Now we all have to accept that we have got the virus or will get the virus soon in our communities, so we need to take the actions that will stop it, and that is identifying the virus, identifying people infected with the virus, identifying people who've been in contact with those infected with the virus and being ready to look after the people who get severely ill with the virus.

MARTIN: But I guess I'm wondering the metric by which you define something as a pandemic - is it the number of cases? Is it the number of countries affected? Is it the rate of the spread?

HARRIS: It's a bit of all of those things. But the important thing is where it is and the type of spread. So when we started to see widespread, you know, significant community outbreaks in a number of different parts of the world and very concerning outbreaks - so we're seeing very concerning outbreaks in Europe. We're seeing this in the Americas. We're seeing emergence in Latin America. We're seeing emergence in the Pacific.

So essentially, we're seeing outbreaks of concern around the world. We've got more than two-thirds of the global - countries representing two-thirds of the global population now reporting cases. So for us, that means that is the tipping point at which we need to advise the world this is now characterized as a pandemic.

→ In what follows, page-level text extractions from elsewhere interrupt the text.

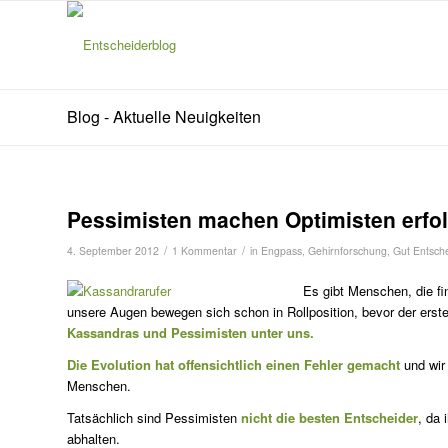
Blog - Aktuelle Neuigkeiten
Pessimisten machen Optimisten erfol
/
/
4. September 2012
1 Kommentar
in
Engpass
,
Gehirnforschung
,
Gut Entsch
Es gibt Menschen, die fi
unsere Augen bewegen sich schon in Rollposition, bevor der erst
Kassandras
und Pessimisten unter uns.
Die Evolution hat offensichtlich einen Fehler gemacht
und wir
Menschen.
Tatsächlich sind Pessimisten
nicht die besten Entscheider
, da 
abhalten.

MARTIN: Can you still contain the virus, or is it just about mitigating its effects at this point?

HARRIS: We're really talking about blending. So you're quite right to use those words contain and mitigate. Contain is identifying everybody who's got the virus, identifying everybody who's been exposed, working with them to stay - to self-isolate, stay out of the community, stop spreading it. But also, you have to accept that people are going to get sick. You are going to see some cases that you haven't identified. So you need to mitigate those effects. You need to be ready to treat the people who get very ill.

MARTIN: What else needs to happen right now on the testing front or on restrictions to behaviors, businesses closing? I mean, we're seeing things kind of happen ad hoc in different countries. Does there need to be a more unified response?

HARRIS: Certainly testing is very important because the symptoms, as everybody has noted, are not that obvious. A lot of people have what we call a mild case, so many people who've had the cough tell me that didn't feel mild at the time, even if they were classified as having a mild case. But some people do report very, very few symptoms. So testing is really the only way you can be sure that people have the virus and also then make decisions about asking them - isolating them but also asking those around them who may have been exposed to self-isolate and also look out for symptoms.

The other crucial thing is social distancing because we know that this is carried by droplets and that the droplets tend to fall within one meter of the person who's carrying them. And as I said, they may not be aware at all. They may not feel ill. They may simply be breathing out droplets. So when speaking, you know, we all - every now and then, we spray rather than say. We can't help it. So - but those droplets fall within a meter of that person.

So if we can keep separate, if we can give up sort of the desire to be together in large crowds for a while, we can really limit the spread. So that's where government decisions about how to achieve that by asking people to work from home, by reducing the number of people who will be on transport, by limiting the mass gatherings or even stopping mass gatherings - all those things can make a huge difference.

MARTIN: Dr. Margaret Harris is part of the coronavirus response team and a spokesperson for the World Health Organization. Thank you so much for your time.